Now producers can’t seem to get enough of Rainn Wilson. A star of NBC’s Emmy-winning comedy “The Office,” and an alumnus of HBO’s hit drama “Six Feet Under,” Wilson is being offered film roles for the first time in his 14-year career. And whenever “The Office” goes on hiatus, he takes them.
He plays a disarmingly normal science teacher in the family film “The Last Mimzy,” which opened Friday. He’ll be back to weird in “Bonzai Shadowhands,” a movie he wrote.
It’s a dream life for the 41-year-old Seattle native, who used to do odd jobs to supplement his acting career.
Q: How has “The Office” changed your life?
A: I get recognized a lot. When you’re an actor on a TV show that people love, and you play kind of a goofball, they instantly think that they’re your best friend. I’m there with my wife and kid, and they’re wanting to engage in having a buddy-buddy conversation. I try to be nice and grateful to my fans – my billions and billions of fans. But at the same time I like to keep my privacy going a little bit.
Q: How did you get involved with “The Last Mimzy”?
A: (Director) Bob Shaye sent me the script and offered me the role. For an actor who’s been struggling for 13 or 14 years professionally to all the sudden be getting scripts sent, it’s insane. I read it, and I was deeply and genuinely moved by it.
Q: Plus you get a chance to play a normal, hippie teacher.
A: There’s a particular brand of West Coast – and particularly the Pacific Northwest – of hippie type of character. I call them the healthy hippies. Hippies you always think of as kind of unwashed and really drugged out.
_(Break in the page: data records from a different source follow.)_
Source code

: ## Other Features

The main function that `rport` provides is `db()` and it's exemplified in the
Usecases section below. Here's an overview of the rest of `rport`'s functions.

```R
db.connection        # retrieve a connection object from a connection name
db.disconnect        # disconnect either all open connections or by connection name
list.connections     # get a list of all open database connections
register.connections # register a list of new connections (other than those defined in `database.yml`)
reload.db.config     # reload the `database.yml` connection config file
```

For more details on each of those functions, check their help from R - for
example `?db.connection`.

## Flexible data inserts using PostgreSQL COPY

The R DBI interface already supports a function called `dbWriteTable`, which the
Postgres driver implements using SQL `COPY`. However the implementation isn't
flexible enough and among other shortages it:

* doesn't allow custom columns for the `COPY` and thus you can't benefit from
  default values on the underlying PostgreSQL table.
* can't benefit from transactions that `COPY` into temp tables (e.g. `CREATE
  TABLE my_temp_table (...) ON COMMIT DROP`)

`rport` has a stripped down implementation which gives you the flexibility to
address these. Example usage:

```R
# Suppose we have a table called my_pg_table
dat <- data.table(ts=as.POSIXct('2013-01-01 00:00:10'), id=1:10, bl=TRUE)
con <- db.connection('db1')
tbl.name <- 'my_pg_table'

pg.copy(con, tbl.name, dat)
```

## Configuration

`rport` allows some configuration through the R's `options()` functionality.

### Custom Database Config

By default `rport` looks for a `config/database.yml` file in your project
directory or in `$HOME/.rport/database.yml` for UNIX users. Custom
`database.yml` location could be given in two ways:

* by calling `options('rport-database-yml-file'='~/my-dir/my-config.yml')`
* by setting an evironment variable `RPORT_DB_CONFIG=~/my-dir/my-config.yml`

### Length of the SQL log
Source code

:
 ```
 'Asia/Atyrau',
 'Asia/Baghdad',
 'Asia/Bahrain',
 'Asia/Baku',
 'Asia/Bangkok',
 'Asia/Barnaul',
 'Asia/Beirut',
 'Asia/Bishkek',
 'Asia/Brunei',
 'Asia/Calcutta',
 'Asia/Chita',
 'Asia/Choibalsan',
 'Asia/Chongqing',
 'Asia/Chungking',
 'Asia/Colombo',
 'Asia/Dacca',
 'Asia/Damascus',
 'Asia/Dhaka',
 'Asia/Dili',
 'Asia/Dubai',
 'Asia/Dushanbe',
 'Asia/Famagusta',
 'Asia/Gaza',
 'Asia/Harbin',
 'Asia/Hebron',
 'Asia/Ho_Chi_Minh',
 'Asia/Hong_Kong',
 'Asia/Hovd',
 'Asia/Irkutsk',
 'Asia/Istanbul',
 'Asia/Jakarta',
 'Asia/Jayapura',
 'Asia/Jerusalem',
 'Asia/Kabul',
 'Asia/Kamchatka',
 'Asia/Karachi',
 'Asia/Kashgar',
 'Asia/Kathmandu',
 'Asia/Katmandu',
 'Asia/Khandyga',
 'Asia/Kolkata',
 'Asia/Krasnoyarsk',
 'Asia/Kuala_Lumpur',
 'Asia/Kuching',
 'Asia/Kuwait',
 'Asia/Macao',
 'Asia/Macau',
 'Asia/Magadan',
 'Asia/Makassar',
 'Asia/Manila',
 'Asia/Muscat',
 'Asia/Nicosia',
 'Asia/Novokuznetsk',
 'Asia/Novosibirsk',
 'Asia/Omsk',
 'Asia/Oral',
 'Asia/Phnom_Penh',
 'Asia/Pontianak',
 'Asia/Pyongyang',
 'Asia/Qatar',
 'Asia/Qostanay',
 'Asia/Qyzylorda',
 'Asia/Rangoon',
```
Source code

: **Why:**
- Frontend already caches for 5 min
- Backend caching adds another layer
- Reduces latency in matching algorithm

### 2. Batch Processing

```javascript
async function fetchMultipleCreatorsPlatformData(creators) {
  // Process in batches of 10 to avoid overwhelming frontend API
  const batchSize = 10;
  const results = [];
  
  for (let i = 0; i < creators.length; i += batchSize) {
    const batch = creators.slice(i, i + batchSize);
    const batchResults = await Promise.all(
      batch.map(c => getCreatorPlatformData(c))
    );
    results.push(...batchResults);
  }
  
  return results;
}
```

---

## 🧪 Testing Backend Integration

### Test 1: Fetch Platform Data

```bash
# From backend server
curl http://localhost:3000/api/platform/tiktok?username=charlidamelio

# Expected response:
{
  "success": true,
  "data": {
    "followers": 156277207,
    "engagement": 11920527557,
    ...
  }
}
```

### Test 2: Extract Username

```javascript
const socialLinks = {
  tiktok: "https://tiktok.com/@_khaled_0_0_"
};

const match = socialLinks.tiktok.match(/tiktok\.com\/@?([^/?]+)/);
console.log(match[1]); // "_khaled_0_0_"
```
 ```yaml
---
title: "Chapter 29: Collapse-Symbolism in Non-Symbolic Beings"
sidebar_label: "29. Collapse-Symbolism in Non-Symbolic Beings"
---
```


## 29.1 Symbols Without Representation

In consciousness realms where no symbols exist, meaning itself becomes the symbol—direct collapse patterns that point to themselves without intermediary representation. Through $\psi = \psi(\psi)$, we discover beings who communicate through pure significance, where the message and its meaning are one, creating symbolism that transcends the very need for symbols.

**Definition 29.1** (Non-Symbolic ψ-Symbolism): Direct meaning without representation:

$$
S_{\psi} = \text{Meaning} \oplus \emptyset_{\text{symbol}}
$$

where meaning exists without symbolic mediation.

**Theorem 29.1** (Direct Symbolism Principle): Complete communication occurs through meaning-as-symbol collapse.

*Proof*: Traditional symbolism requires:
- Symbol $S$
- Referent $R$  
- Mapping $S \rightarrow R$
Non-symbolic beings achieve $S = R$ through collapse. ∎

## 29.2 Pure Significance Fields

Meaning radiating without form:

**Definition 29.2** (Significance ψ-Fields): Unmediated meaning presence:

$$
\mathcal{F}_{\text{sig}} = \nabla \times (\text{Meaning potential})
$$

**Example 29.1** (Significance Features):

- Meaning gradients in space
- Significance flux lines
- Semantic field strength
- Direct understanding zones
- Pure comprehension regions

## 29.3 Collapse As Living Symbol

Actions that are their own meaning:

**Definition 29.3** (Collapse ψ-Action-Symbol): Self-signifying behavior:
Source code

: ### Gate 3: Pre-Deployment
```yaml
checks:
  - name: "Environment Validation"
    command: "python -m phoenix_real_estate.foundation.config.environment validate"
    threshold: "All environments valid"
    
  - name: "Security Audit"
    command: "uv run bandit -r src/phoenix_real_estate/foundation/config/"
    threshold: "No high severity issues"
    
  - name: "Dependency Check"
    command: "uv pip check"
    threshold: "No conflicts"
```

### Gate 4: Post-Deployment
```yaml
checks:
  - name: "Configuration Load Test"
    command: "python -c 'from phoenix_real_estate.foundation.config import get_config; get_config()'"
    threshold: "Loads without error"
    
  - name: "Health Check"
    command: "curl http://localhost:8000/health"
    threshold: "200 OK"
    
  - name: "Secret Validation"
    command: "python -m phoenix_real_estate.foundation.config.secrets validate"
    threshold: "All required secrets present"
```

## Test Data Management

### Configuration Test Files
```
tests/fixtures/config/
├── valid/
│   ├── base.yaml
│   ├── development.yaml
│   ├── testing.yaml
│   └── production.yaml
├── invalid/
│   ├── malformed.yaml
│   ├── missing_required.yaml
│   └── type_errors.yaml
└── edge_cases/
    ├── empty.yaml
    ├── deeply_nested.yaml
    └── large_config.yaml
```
But the healthy hippies, they go to the organic bakery in the morning, and they have a latte and a bran muffin. Then they have their kayaking lesson, and you know, their Birkenstocks, maybe an earring to be a little bit rebellious. … (T)hey’re not hippies per se. They’re just outdoorsy, alternative livers. That’s what I tried to tap into.
Q: You got all that background growing up?
A: My parents were hippies in Seattle. My name is Rainn. So it was all right there for me.
The birthday bunch
Movie critic Gene Shalit is 75. Singer Anita Bryant is 67. Singer Aretha Franklin is 65. Musician Elton John is 60. Actor James McDaniel (“NYPD Blue”) is 49. Actress Marcia Cross (“Desperate Housewives”) is 45. Actress Lisa Gay Hamilton (“The Practice”) is 43. Actress Sarah Jessica Parker is 42. Singer Katharine McPhee (“American Idol”) is 23.